*** Raw data
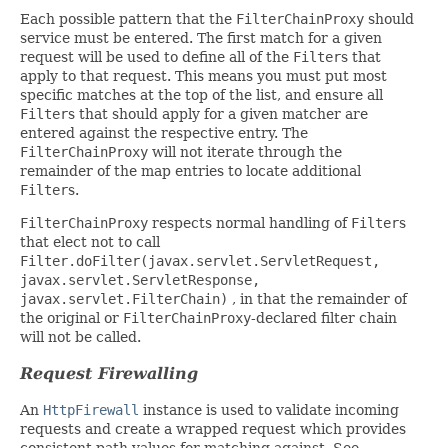
Each possible pattern that the
FilterChainProxy
should
service must be entered. The first match for a given
request will be used to define all of the
Filter
s that
apply to that request. This means you must put most
specific matches at the top of the list, and ensure all
Filter
s that should apply for a given matcher are
entered against the respective entry. The
FilterChainProxy
will not iterate through the
remainder of the map entries to locate additional
Filter
s.
FilterChainProxy
respects normal handling of
Filter
s
that elect not to call
Filter.doFilter(javax.servlet.ServletRequest,
javax.servlet.ServletResponse,
javax.servlet.FilterChain)
, in that the remainder of
the original or
FilterChainProxy
-declared filter chain
will not be called.
Request Firewalling
An
HttpFirewall
instance is used to validate incoming
requests and create a wrapped request which provides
******
What the task asks
In the entries above, count each line that holds "used". Give the total and nothing else.

Solution below
2